■ Record extracts:
##########

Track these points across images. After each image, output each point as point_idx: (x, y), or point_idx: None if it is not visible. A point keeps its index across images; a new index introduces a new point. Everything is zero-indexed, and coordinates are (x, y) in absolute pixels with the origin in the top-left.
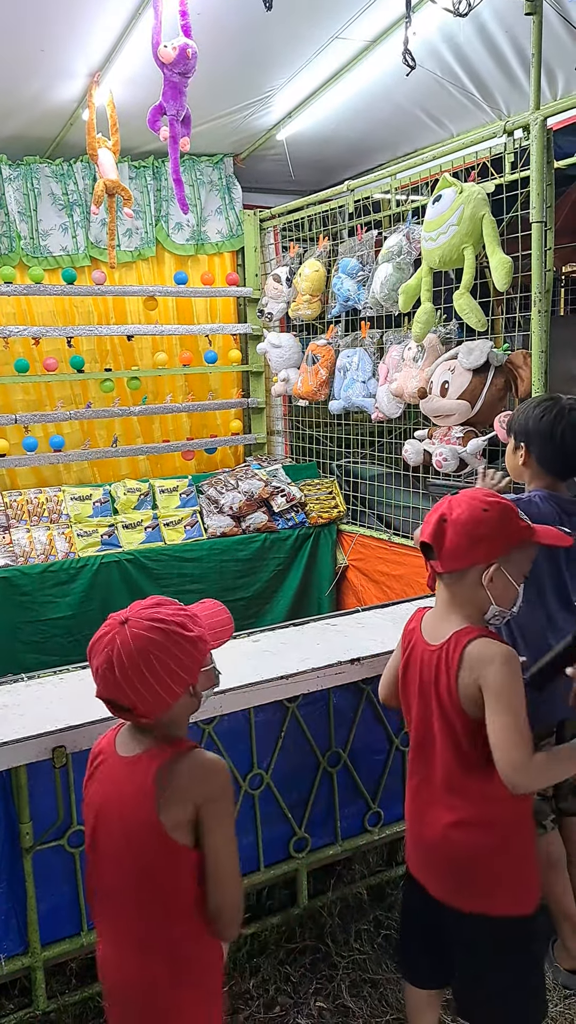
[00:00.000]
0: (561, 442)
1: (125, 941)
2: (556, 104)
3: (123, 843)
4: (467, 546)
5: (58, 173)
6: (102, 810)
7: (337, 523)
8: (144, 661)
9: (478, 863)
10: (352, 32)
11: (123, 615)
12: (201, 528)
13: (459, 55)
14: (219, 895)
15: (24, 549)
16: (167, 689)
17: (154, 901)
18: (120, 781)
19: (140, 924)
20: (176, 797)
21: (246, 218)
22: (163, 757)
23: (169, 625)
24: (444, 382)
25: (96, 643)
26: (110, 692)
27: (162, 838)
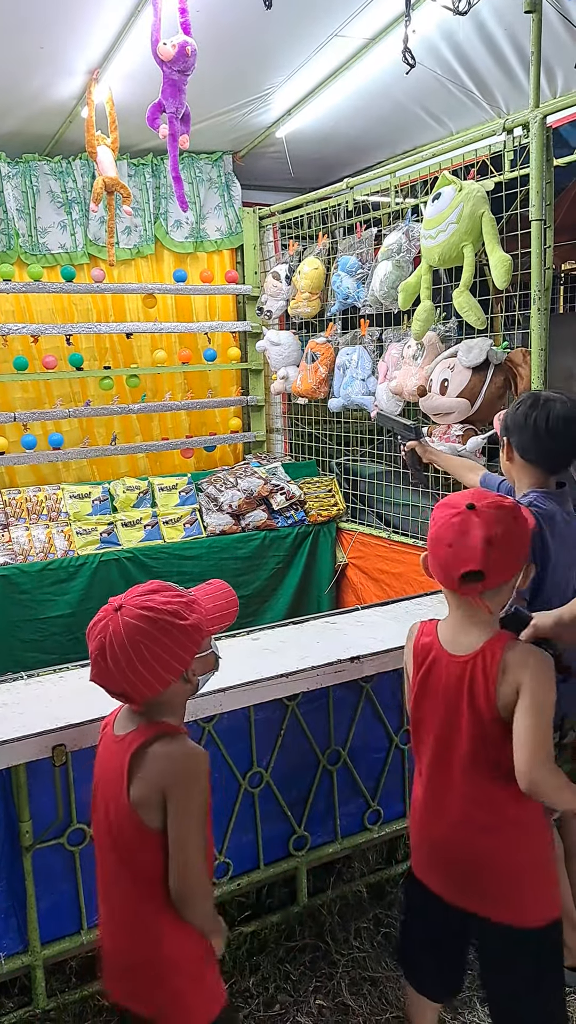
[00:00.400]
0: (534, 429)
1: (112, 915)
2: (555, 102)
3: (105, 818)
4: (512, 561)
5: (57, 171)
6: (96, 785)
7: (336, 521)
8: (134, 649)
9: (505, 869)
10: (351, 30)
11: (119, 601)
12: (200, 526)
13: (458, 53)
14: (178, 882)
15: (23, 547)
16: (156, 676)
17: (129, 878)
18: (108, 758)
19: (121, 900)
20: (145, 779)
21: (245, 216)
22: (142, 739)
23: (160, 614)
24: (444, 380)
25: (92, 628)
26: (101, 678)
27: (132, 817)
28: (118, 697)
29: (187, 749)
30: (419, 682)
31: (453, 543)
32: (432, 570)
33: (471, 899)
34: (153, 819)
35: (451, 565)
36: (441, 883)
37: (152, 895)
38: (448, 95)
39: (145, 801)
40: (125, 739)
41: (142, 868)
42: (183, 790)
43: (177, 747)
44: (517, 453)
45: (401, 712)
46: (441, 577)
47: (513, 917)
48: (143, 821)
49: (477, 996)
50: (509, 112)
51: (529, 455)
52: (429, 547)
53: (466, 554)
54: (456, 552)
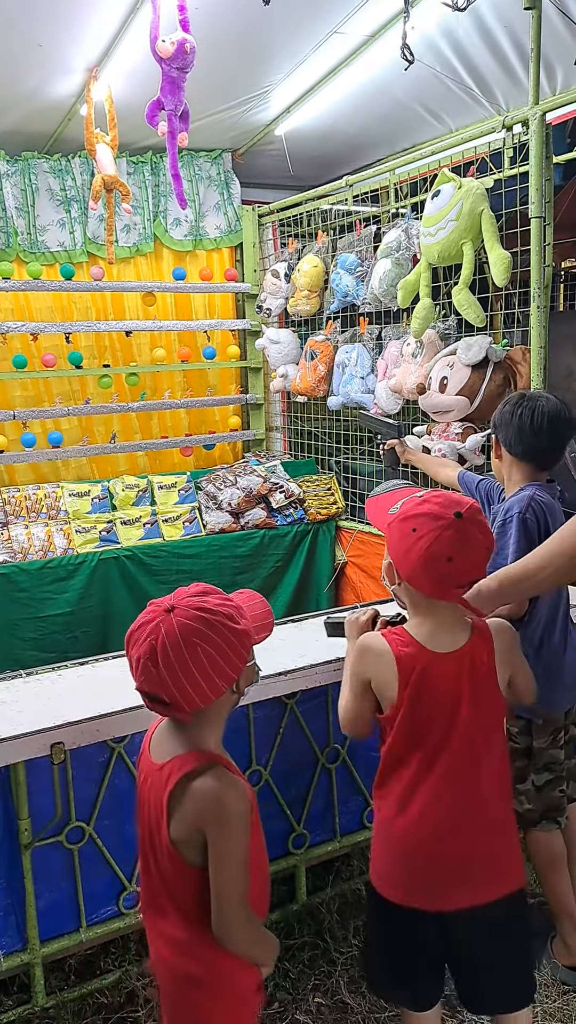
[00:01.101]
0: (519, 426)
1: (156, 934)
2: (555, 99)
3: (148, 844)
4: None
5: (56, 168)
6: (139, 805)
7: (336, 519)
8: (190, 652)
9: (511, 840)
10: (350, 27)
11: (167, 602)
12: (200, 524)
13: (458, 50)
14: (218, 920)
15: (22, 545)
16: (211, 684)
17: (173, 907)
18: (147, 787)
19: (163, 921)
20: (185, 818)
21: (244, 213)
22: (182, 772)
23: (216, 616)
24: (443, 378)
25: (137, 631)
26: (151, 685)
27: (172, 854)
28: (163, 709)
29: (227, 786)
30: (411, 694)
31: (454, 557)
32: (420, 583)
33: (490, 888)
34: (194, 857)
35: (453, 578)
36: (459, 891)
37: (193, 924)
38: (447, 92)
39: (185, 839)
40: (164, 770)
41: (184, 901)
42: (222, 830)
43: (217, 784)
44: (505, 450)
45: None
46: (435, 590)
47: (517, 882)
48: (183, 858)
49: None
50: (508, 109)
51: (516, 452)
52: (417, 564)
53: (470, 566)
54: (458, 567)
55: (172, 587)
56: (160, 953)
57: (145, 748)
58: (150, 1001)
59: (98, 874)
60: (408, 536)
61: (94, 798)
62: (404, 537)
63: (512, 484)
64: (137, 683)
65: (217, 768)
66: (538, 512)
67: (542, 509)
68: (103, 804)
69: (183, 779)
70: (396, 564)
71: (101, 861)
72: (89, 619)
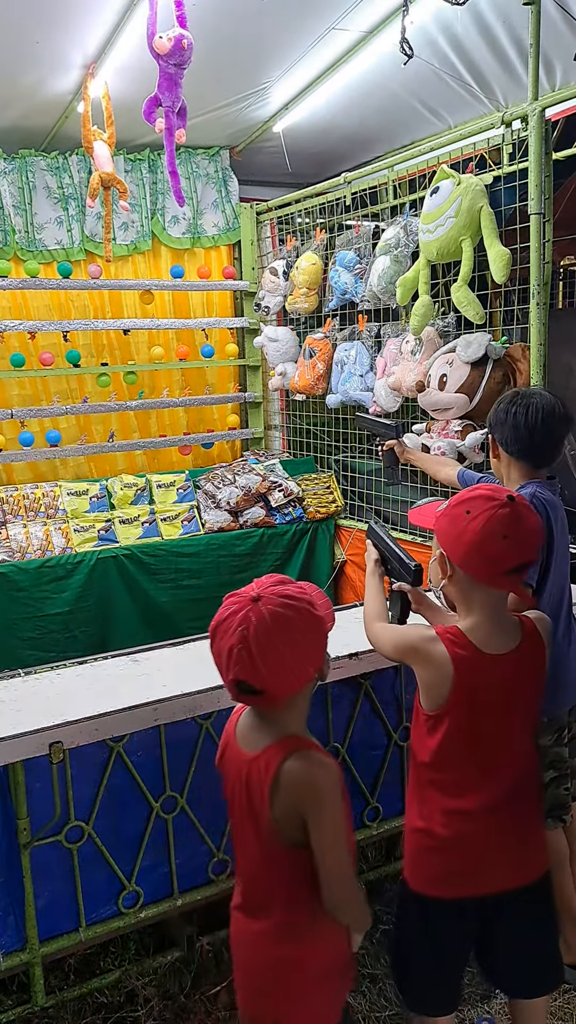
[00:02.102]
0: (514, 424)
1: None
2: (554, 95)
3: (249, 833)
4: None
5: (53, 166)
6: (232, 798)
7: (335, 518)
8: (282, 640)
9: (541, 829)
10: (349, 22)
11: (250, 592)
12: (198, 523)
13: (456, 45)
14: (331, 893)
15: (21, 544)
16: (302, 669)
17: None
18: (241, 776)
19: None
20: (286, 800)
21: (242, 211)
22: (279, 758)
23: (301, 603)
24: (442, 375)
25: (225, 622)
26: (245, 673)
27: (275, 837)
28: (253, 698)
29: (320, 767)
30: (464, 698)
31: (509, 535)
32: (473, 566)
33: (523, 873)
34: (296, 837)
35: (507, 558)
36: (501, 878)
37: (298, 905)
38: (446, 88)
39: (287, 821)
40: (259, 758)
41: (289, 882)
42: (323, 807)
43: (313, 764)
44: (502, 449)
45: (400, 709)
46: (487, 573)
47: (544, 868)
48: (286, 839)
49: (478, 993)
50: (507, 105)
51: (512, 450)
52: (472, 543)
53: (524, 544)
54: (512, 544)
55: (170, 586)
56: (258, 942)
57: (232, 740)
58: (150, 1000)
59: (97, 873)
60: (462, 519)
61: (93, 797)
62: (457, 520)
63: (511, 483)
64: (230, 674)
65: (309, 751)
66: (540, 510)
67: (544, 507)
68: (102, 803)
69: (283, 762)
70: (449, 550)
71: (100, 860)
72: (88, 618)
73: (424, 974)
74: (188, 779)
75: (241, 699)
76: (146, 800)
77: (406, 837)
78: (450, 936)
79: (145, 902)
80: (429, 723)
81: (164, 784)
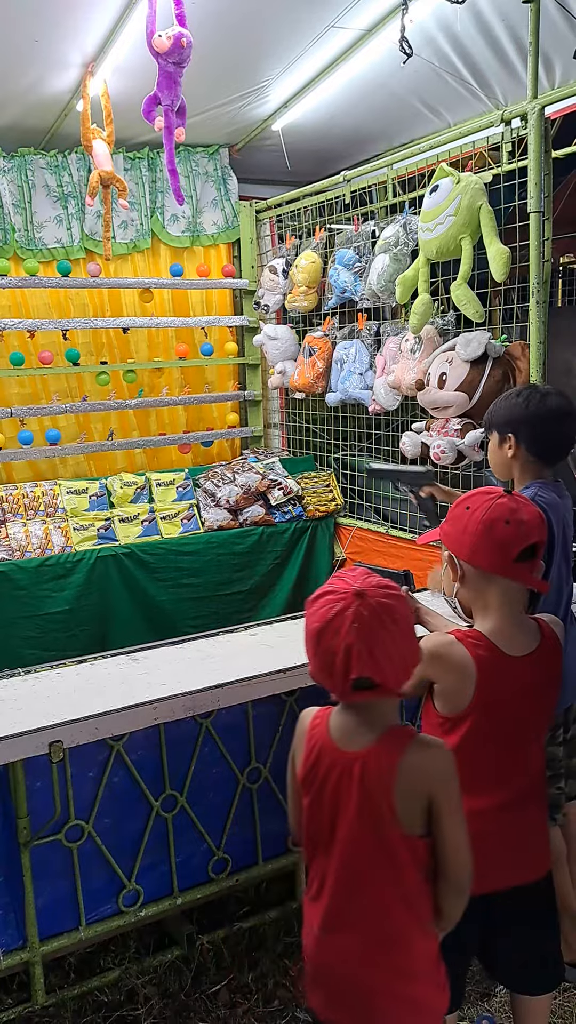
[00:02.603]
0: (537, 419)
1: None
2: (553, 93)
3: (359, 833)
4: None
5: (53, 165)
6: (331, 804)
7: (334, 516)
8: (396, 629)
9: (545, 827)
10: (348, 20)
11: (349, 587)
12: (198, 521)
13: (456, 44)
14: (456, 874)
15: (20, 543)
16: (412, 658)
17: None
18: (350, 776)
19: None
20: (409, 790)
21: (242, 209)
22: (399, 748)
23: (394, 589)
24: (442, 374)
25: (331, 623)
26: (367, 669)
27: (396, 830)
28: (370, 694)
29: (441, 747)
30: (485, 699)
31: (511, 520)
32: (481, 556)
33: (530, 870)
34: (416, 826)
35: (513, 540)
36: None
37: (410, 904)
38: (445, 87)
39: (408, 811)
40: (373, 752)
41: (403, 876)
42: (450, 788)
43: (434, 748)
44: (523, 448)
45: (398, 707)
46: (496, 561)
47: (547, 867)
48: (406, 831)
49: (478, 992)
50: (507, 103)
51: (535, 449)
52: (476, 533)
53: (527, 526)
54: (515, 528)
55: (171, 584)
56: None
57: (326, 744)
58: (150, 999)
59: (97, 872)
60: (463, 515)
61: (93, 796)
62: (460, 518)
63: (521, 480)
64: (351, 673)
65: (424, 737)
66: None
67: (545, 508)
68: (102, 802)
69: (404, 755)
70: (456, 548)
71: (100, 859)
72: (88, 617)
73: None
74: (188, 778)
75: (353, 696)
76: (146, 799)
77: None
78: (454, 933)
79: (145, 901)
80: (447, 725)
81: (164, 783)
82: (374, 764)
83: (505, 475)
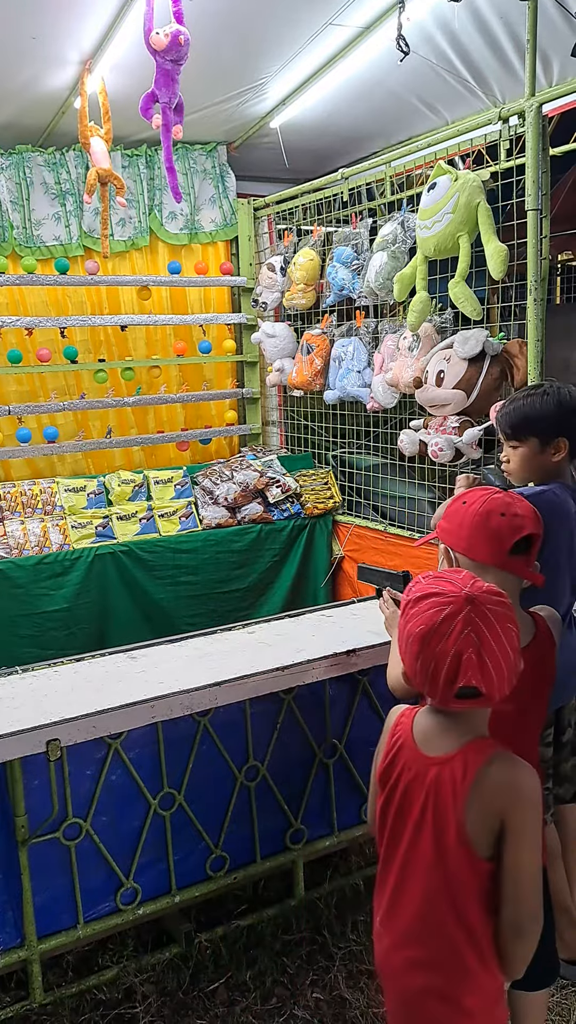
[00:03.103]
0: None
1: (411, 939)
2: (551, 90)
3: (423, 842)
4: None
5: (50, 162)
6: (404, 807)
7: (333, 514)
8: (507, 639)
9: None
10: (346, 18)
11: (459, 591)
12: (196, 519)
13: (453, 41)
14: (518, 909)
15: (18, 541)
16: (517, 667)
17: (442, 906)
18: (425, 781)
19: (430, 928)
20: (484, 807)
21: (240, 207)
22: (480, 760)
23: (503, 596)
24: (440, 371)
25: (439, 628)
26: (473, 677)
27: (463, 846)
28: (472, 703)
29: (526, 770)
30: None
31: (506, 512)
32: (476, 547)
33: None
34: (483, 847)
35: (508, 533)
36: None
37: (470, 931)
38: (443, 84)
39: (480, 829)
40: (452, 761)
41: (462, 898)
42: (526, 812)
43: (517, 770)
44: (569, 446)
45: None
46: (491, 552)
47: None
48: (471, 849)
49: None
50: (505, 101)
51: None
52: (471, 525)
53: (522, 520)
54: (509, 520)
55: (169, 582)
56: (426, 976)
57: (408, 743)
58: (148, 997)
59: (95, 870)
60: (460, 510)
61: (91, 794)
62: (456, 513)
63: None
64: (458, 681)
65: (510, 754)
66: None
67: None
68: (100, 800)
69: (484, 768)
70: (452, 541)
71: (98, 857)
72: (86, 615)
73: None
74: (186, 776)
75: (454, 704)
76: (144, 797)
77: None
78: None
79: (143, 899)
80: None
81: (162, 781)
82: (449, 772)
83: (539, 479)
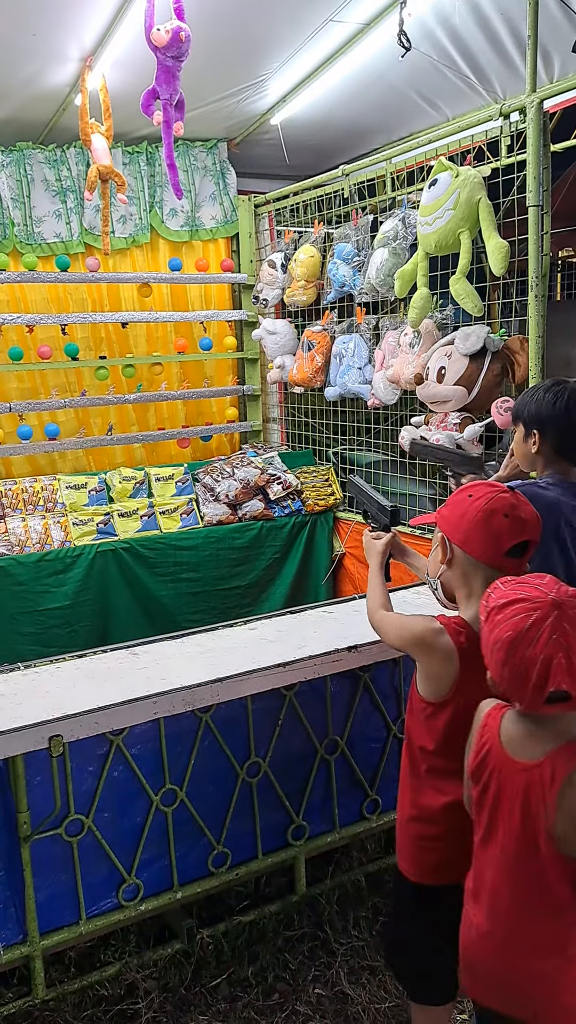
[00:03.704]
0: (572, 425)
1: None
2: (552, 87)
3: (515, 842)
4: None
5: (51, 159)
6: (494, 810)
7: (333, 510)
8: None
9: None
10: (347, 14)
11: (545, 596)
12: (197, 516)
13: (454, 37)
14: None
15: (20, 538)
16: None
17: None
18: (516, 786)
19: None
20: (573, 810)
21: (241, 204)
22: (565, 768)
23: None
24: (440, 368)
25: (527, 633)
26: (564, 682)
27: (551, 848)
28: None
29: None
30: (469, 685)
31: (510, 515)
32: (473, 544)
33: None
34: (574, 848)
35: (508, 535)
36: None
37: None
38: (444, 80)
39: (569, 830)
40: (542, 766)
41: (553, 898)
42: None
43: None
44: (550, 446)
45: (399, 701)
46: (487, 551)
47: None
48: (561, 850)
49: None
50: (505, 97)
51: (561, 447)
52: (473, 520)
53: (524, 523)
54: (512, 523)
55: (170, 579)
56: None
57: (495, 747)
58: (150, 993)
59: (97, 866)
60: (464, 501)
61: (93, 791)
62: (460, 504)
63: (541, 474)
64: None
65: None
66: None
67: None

##########

■ Exercise details:
Starting with the line that holds "2: (556, 104)" and ending with the line that holds "27: (162, 838)", retype every line in the data above exactly, and nothing else.

■ Output of the exercise:
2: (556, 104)
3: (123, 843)
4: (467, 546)
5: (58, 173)
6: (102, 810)
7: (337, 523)
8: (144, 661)
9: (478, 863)
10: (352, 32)
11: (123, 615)
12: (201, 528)
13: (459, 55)
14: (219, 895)
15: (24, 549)
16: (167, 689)
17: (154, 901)
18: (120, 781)
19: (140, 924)
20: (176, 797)
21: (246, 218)
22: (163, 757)
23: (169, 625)
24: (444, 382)
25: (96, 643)
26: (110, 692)
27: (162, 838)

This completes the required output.